YOUR ASSIGNMENT:
For the records that follow, give the number of lines containing the word "İster", with no added text.

── SUPPLIED RECORDS ──

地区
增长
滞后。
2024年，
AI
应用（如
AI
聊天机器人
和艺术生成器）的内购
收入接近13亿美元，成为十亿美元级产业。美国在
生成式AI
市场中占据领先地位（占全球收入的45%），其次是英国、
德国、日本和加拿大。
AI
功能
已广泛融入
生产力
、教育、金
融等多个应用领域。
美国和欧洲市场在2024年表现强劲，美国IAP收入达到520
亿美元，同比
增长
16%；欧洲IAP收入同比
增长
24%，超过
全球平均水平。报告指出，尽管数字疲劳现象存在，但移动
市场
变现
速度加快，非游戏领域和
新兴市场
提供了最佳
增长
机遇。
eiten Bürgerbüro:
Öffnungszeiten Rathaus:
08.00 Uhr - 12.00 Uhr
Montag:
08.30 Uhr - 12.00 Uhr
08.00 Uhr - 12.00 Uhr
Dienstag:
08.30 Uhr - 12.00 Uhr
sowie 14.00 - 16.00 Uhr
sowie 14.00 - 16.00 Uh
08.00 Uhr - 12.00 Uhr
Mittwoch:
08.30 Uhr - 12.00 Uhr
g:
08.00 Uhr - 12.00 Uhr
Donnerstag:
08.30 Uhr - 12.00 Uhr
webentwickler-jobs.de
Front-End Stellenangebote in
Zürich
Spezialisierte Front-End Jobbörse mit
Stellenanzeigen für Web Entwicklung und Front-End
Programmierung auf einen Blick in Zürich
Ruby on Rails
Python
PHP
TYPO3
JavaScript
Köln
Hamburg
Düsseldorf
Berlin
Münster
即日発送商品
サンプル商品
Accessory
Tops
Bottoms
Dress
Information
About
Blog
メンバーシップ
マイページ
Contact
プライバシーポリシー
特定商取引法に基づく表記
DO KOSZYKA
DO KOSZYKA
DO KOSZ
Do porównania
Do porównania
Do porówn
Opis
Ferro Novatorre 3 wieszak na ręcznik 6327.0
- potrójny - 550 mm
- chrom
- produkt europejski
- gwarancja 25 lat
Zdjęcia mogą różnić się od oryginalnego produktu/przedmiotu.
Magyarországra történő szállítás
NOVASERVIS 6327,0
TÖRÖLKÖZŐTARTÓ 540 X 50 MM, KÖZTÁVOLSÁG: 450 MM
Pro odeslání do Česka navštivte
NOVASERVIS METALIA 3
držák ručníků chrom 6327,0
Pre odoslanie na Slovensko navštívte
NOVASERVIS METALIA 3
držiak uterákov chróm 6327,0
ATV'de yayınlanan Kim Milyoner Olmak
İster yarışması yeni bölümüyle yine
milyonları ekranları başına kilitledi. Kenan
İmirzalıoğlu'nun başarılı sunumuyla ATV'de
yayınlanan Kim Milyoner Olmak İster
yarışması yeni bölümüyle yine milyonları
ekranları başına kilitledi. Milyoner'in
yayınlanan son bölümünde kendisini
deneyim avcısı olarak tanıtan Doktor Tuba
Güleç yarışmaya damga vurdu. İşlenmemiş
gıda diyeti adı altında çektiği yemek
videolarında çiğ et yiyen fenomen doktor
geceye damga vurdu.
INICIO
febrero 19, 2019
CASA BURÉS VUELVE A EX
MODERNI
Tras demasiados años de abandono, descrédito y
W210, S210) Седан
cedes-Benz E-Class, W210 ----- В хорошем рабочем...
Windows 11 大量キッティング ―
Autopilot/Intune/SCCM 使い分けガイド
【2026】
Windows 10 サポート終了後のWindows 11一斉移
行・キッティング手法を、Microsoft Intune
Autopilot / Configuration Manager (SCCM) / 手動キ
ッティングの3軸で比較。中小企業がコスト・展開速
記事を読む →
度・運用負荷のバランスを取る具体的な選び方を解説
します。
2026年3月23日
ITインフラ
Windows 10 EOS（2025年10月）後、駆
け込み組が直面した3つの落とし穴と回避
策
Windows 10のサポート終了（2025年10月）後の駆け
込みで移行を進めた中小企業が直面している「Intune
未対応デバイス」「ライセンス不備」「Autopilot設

───

RESPONSE AREA:
2